* TASK DESCRIPTION *
Please write out, word for word, the lines of the records starting with the line containing "Проигрыватель медиафайлов" and going on through the line containing "Finiture per il bagno", both of those lines included. Leave the pictures out of your answer.

*** Block opens ***

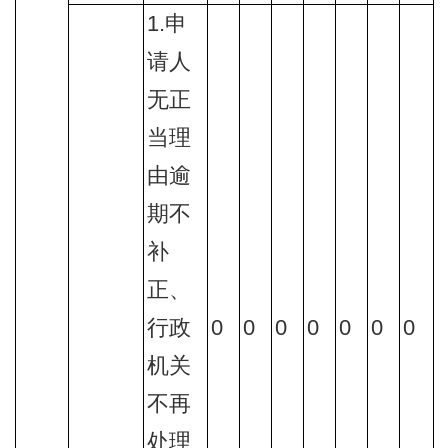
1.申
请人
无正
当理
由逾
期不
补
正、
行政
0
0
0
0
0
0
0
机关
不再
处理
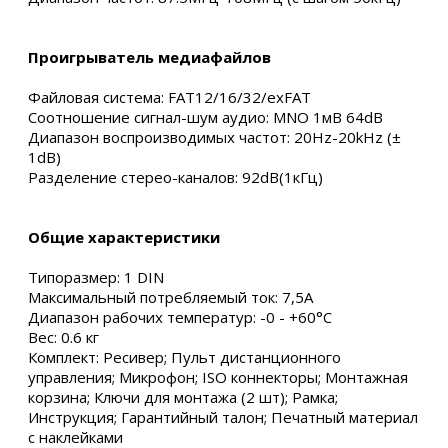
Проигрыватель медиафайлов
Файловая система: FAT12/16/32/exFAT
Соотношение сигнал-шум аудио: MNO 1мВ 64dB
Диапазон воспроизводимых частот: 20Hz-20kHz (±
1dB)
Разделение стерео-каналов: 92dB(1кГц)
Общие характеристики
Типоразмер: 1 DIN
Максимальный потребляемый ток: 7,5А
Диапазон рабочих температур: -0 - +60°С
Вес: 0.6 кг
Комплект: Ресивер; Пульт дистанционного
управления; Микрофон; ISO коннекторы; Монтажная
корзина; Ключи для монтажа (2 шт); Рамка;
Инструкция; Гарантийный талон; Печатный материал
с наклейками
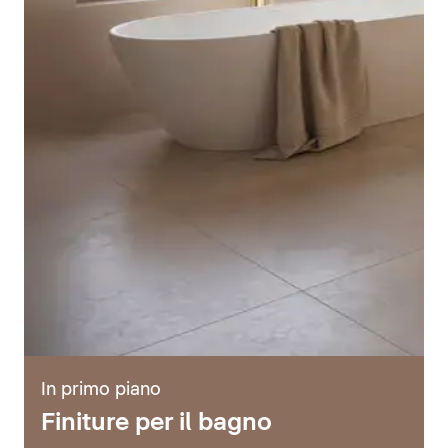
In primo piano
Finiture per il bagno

*** Block closes ***
*** Block opens ***

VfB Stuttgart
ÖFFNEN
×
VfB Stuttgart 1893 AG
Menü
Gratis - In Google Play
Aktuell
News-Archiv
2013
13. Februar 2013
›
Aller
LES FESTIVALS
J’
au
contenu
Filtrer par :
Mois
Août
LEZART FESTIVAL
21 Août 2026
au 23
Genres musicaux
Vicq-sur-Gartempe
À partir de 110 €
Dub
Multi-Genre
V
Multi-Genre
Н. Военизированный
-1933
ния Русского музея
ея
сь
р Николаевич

*** Block closes ***
*** Block opens ***

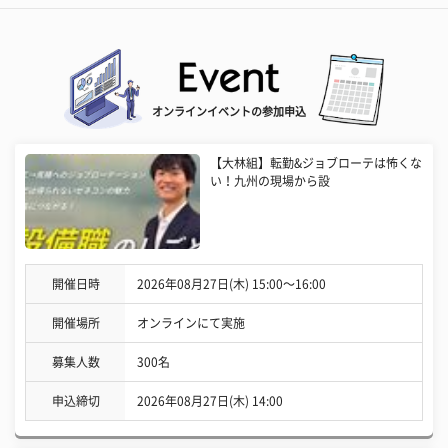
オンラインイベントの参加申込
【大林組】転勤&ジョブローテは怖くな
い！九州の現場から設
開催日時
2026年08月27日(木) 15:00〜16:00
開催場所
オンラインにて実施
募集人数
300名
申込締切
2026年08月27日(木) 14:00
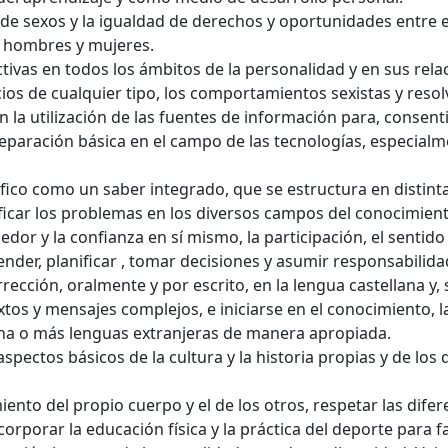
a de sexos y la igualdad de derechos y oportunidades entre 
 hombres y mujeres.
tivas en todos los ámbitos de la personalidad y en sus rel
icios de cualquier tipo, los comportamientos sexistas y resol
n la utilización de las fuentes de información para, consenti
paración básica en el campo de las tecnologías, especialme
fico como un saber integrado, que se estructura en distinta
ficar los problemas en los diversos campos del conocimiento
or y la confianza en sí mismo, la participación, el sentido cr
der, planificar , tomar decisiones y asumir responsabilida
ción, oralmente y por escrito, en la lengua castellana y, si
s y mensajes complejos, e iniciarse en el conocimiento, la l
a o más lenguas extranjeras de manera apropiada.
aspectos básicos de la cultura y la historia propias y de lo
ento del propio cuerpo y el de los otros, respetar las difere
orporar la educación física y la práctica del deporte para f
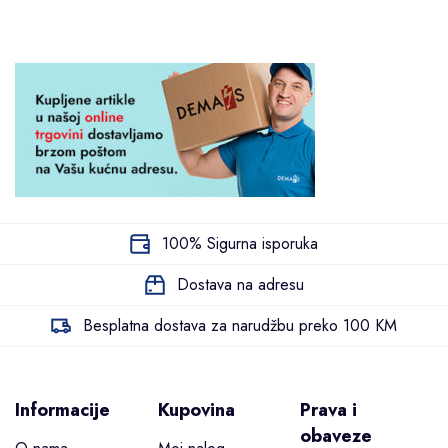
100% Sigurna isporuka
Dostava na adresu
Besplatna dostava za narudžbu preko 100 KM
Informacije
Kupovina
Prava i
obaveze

*** Block closes ***

* ANSWER SECTION *
Проигрыватель медиафайлов
Файловая система: FAT12/16/32/exFAT
Соотношение сигнал-шум аудио: MNO 1мВ 64dB
Диапазон воспроизводимых частот: 20Hz-20kHz (±
1dB)
Разделение стерео-каналов: 92dB(1кГц)
Общие характеристики
Типоразмер: 1 DIN
Максимальный потребляемый ток: 7,5А
Диапазон рабочих температур: -0 - +60°С
Вес: 0.6 кг
Комплект: Ресивер; Пульт дистанционного
управления; Микрофон; ISO коннекторы; Монтажная
корзина; Ключи для монтажа (2 шт); Рамка;
Инструкция; Гарантийный талон; Печатный материал
с наклейками
In primo piano
Finiture per il bagno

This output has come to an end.